Micro-electromechanical systems (MEMS) vibrating gyroscopes have been extensively utilized over the last two decades for automotive, industrial and consumer applications. Thanks to their continuous improvements in terms of lower cost, lower power consumption and improved short- and long-term stability, they are being continually used in established as well as emerging applications, such as advanced driver-assistance systems (ADAS) and virtual reality (VR). In this talk, the wide spectrum of readout interface architectures for integrated MEMS gyroscopes is reviewed. It starts with comparing conventional mode-matched closed-loop and split-mode open-loop readout systems. Next, a benchmark for advanced readout architectures ranging from full analog to the digital-intensive approaches is presented. During the talk, various system design specifications tradeoffs, such as area utilization, energy efficiency, zero-rate offset (ZRO) and vibration robustness (VRE), are highlighted. Finally, future trends in improving gyroscope performance driven by emerging applications are discussed.

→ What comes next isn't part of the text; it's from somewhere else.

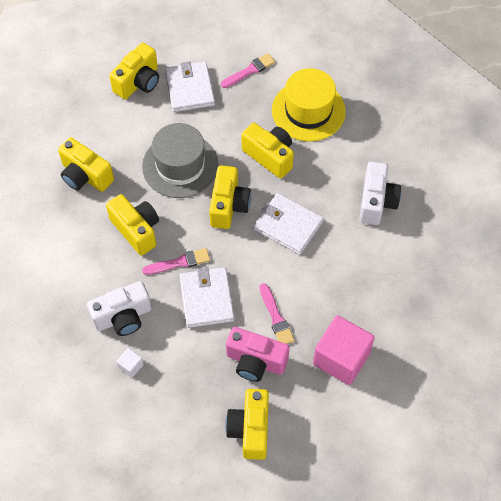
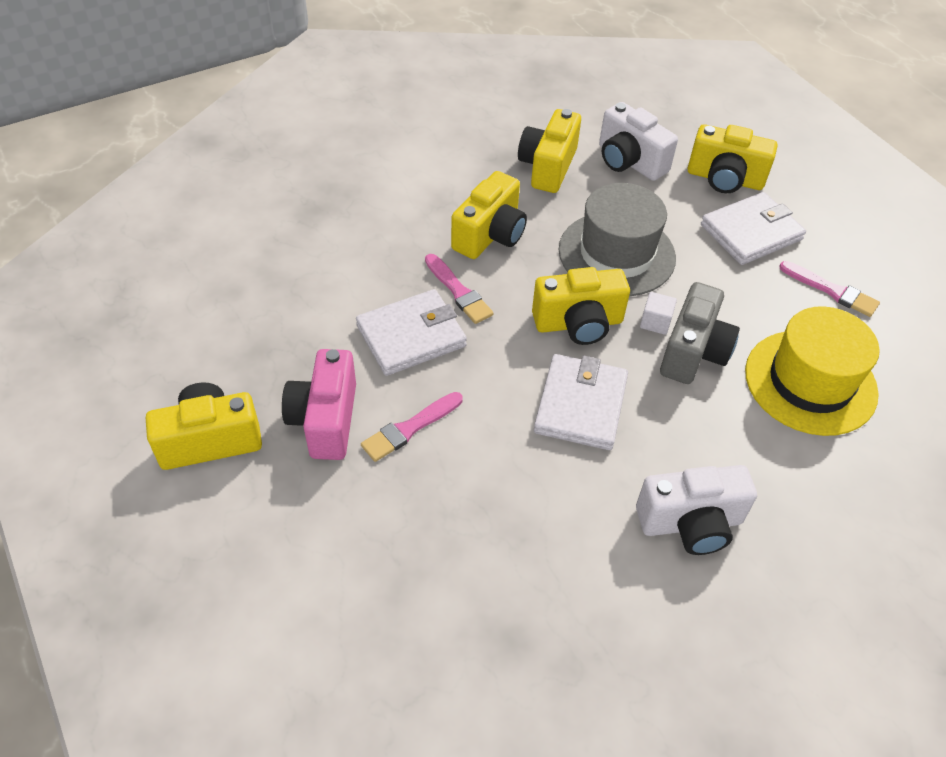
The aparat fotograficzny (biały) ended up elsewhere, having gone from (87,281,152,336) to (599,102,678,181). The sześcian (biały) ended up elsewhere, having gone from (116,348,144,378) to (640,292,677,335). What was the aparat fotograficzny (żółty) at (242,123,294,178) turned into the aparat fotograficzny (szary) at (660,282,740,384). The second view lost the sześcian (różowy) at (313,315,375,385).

Although robot’s can now communicate in many languages, they still can’t open a door – a phenomenon known as Moravec’s paradox. This is partly due to a lack of suitable tactile sensors and partly to an over reliance on vision sensors. In this talk, we present an integrated magnetic tactile sensor capable of measuring 3D forces. The sensor consists of a permanent magnet embedded in a deformable elastomer, which is mounted on top of a magnetometer chip. The chip incorporates multiple Hall-based magnetic transducers, a readout chain, on-chip thermal drift signal corrections, and a serial interface. The overall sensor enables robust differential 3D force sensing within a compact footprint (5 mm × 4.4 mm × 4.6 mm), and can resolve 10 mN (1 gram) in a 1-ms refresh period. The presentation will conclude with some examples of sensor deployment in robotic applications: intention detection in a wearable cuff for rehabilitation and dexterous manipulation with a robotic hand.

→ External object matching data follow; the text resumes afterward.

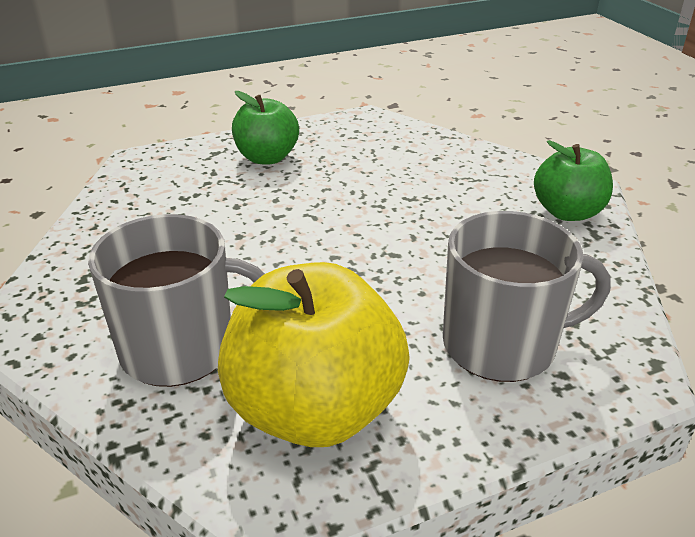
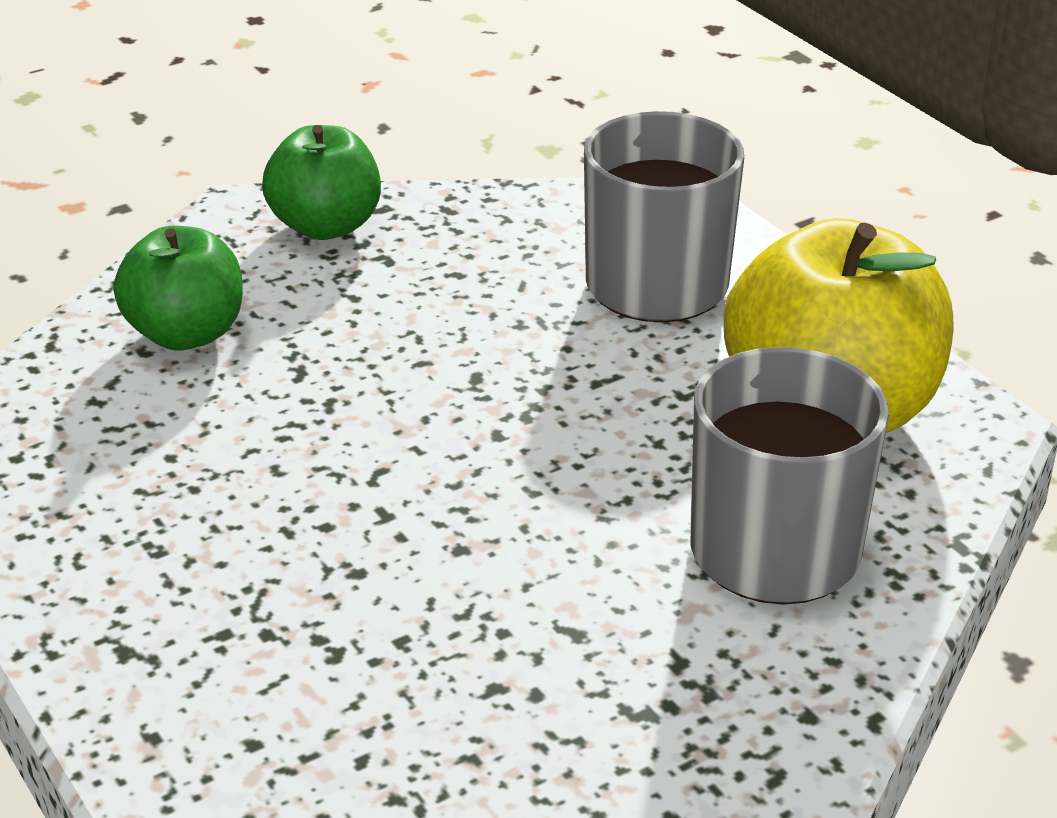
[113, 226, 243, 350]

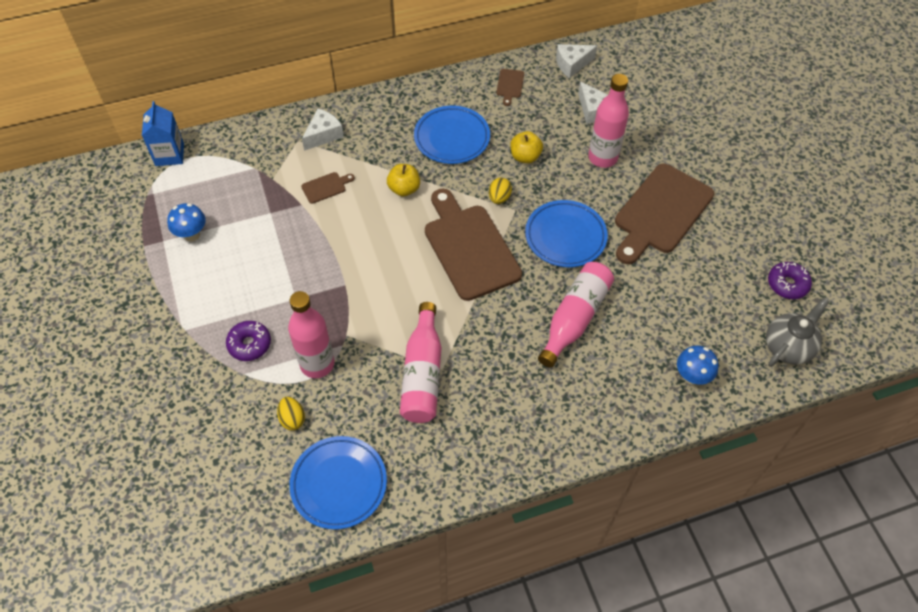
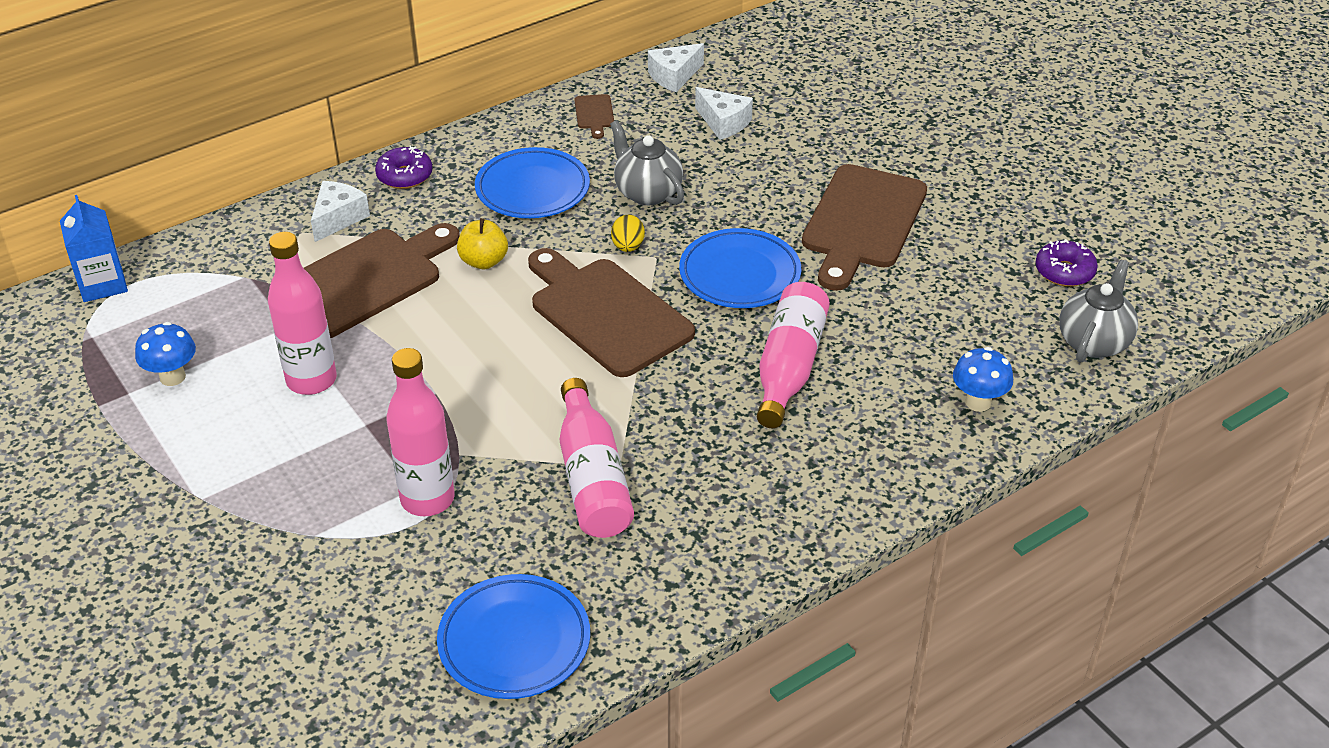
[277, 397, 305, 430] (first image)
[375, 146, 432, 189]
[268, 232, 337, 395]
[610, 120, 684, 205]
[304, 223, 460, 338]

The increasing electrification of today’s world results in a widespread need to accurately measure large currents that are often at high voltages while reducing form factor, overhead power requirements, and cost. To that end, many applications today utilize magnetic-based current sensing which has the advantages of being inherently electrically isolated from the conductor and out of the current conduction path. However, magnetic-based current sensing has significant challenges. Among these sensitivity to unwanted magnetic fields which could be present from neighboring currents. This presentation will review several common techniques ranging from closed loop, magnetic core based solutions to open loop coreless solutions. While closed loop methods with compensation coils and magnetic cores provide excellent accuracy and bandwidth, there is a need for smaller and lower cost solutions for many of today’s current and emerging applications.  This is driving a need for simpler solutions with improved accuracy, which often require no magnetic cores or compensation coils and are therefore open loop. The focus of this presentation is the advantages and challenges of coreless and open loop solutions.

Bosch Quantum Sensing has been at the forefront of advancing the development and commercialization of NV quantum sensors, leveraging their unique quantum properties to enable exceptionally precise magnetic field measurements. NV technology offers numerous advantages over conventional sensors, including high sensitivity and the ability to operate under ambient conditions. Bosch is taking the next step in transforming quantum sensor research into portable sensor solutions. This endeavor necessitates the integration of complex multi-physical sensor arrangements into miniaturized devices, paving the way for exciting new applications, from detecting minute signals in medical diagnosis to enhancing airplane navigation.